Principal diferencial desta sequência, o bebê Zezé (Jack Jack, no original) é a grande aposta da produção para cair nas graças do público, garantir risos e vender bonecos. E conseguem! A caracterização fofa do pequeno, que nunca perde a inocência enquanto descobre uma série de poderes fortíssimos, rendem os momentos mais leves do longa, atingindo o objetivo de conquistar a massa. Inclusive, a interação dele com um guaxinim é o momento mais hilário do novo filme.

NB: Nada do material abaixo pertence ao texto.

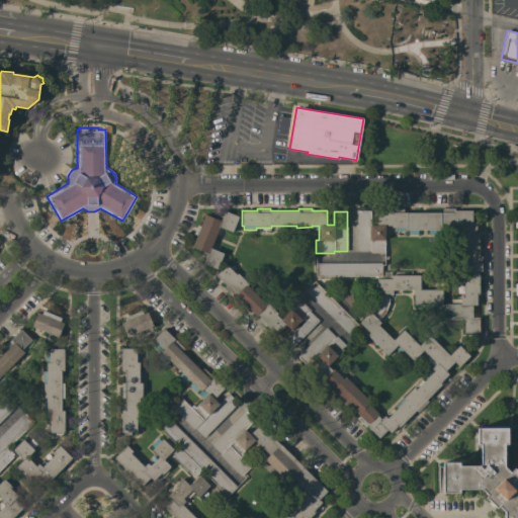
[(439,382),(441,384),(426,400),(428,402),(417,412),(415,410),(401,425),(399,424),(391,432),(387,430),(378,438),(366,426),(365,427),(356,419),(359,416),(349,406),(348,406),(346,406),(345,406),(343,404),(342,403),(341,401),(341,400),(342,399),(313,370),(320,363),(319,361),(319,359),(320,358),(317,355),(307,365),(297,356),(326,328),(335,337),(336,336),(347,346),(327,365),(332,370),(334,368),(343,378),(346,376),(360,392),(363,389),(370,397),(368,399),(370,402),(368,404),(378,413),(379,412),(386,418),(405,400),(403,398),(414,386),(416,389),(433,370),(431,368),(433,366),(426,359),(429,356),(423,350),(413,360),(397,345),(386,355),(366,335),(369,332),(359,322),(375,307),(376,301),(377,293),(376,293),(376,278),(391,278),(391,275),(394,275),(394,271),(404,271),(404,274),(420,275),(420,289),(442,289),(441,304),(450,304),(450,298),(460,299),(460,296),(463,296),(464,263),(459,263),(460,245),(463,245),(463,230),(461,230),(461,226),(440,225),(440,230),(418,230),(418,234),(408,234),(408,230),(406,230),(406,231),(394,231),(394,227),(392,227),(392,225),(384,225),(384,253),(370,253),(370,252),(356,251),(357,211),(370,211),(370,224),(376,225),(376,210),(392,210),(392,208),(403,208),(403,211),(442,211),(442,208),(452,208),(452,210),(471,210),(471,222),(477,222),(476,235),(479,235),(479,256),(482,256),(481,271),(479,271),(479,292),(477,292),(477,305),(472,305),(471,318),(479,318),(479,333),(463,333),(463,319),(435,319),(436,305),(413,305),(413,290),(393,289),(393,293),(389,293),(389,304),(384,313),(377,320),(380,323),(377,325),(393,340),(403,330),(419,345),(429,335),(449,355),(459,345),(469,356),(458,366),(454,361),(445,370),(448,374),(439,382)]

A trilha sonora do ótimo Michael Giacchino continua magistral, resgatando o tema oficial dos heróis do primeiro e também ditando o ritmo do longa através de metais como saxofone e trompetes, numa espécie de jazz que lembra os longas de espionagem dos anos 60 e 70, época em que aparentemente se passa a narrativa (apesar de propositalmente isso nunca ficar claro por causa da existência de aparelhos de última geração).

Considerando que a maioria esmagadora das cópias distribuídas no Brasil são dubladas, é preciso destacar as liberdades criativas tomadas. Levando em conta que nos dias atuais eles não traduzem mais os nomes próprios, aqui eles não só repetem o que fizeram em 2004, como inserem várias brincadeiras para o público brasileiro, como colocar Evaristo Costa como um apresentador de jornal, Raul Gil e seus bordões como um velho, além do casal Otaviano Costa e Flávia Alessandra como Wilson e Evelyn. Há até uma citação de que um dos heróis “excluídos” vem do Acre. Soa estranho, mas funciona dentro da proposta de se manter fiel ao estilo da década passada.

Ao final, não há sensação de renovação e um terceiro episódio talvez até seja desnecessário. A tentativa não era de fazer diferente. O espírito do original é mantido e temos aqui uma produção que garante uma agradável nostalgia às crianças ou adolescentes que viram no cinema o primeiro e hoje, adultos, têm uma espécie de déja-vu. Há até referência ao desenho “Johnny Quest”, claramente direcionada a esse público. Além, é claro, de agradar em cheio a nova geração de jovens que não vão ter do que reclamar. Está de ótimo tamanho.